═════ Textauszug

Liebe Lesergemeinde!
Positiv denken ist gesund. Das Granteln und Meckern färbt auf
die
eigene Seele ab und fokussiert sie in eine Welt voller schrecklicher
Verhältnisse. Man wird als Glaubender in eine feindliche Welt
hineingeworfen, das Geworfensein des Seins hat Heidegger, der
Freiburger Philosoph, der Hitler mit wehenden Fahnen als Rektor der Uni
grüßte, so hübsch
häßlich in seinem
Büchlein über Sein und Zeit begreifen wollen. Der
eine wird
in eine Villa geworfen, der andere in die Wüste, andere in ein
Haus in Gaza mit aufliegender Bombe vom Volk Gottes.
Der Glaubende und die feindliche Welt. Und wie schaffen die Menschen in
den von uns Reichen so schrecklich gemachten
Daseinsverhältnissen,
in ihrem Elend durchzuhalten und nicht allesamt depressiv oder suizidal
zu werden? Was macht sie resilient gegen die Katastrophen, in denen sie
zurecht kommen müssen? Die neuere Forschung zur Resilienz
kommt zu
dem Ergebnis: Hoffnung. Die Hoffnung auf ein besseres Leben, auf ein
Ende der Qualen, auf Erlösung, auf eine Welt, die irgendwann
einmal Heimat werden wird, friedlich und gerecht, diese Hoffnung
läßt die Gequälten nicht zuschanden werden.

══════════
═════ Bereitgestellte Daten

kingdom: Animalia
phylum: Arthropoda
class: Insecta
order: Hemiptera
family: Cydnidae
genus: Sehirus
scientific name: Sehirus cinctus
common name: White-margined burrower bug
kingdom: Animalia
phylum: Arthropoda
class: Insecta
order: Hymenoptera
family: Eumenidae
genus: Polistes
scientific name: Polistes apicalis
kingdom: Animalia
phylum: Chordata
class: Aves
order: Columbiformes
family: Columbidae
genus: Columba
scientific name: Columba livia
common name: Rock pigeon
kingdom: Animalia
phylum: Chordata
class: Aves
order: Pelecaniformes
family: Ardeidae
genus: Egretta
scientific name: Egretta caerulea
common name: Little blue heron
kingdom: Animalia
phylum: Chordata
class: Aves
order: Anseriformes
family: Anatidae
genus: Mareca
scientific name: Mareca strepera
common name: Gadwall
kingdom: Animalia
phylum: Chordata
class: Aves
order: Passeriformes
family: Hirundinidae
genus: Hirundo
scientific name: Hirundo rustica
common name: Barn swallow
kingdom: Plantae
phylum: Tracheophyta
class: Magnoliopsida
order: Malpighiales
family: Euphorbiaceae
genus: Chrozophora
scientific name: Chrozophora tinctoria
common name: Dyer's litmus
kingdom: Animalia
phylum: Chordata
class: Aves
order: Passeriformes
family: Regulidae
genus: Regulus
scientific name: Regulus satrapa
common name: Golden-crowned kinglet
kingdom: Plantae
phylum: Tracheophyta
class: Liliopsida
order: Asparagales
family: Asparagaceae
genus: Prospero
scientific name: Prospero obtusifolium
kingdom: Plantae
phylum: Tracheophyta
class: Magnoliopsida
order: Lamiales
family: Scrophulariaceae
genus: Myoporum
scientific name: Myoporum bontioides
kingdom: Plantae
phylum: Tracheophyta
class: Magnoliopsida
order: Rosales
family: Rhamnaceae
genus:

══════════

> _Aufgaben_:
a) Welches Ergebnis hat die neuere Resilienzforschung laut dem Text über Hoffnung und Resilienz?
b) Schreibe den Text über Hoffnung und Resilienz nach seinem letzten Satz weiter.
Die Auflistung hat mit den Aufgaben nichts zu tun.

> _Lösungen_:
a) Hoffnung.

b)
Da können wir Bibelleser sagen: Aha, so blöde war das
ja gar
nicht, was die Psalmen und Propheten über die kommende Welt
Gottes
geschrieben haben. Das eine wäre die Verhinderung von Hunger
und
Krieg durch eine gute Politik, das andere aber die rettenden Bilder der
Hoffnung, die wir von den Kanzeln predigen, hier mal eine kleine
Internet-Kanzel.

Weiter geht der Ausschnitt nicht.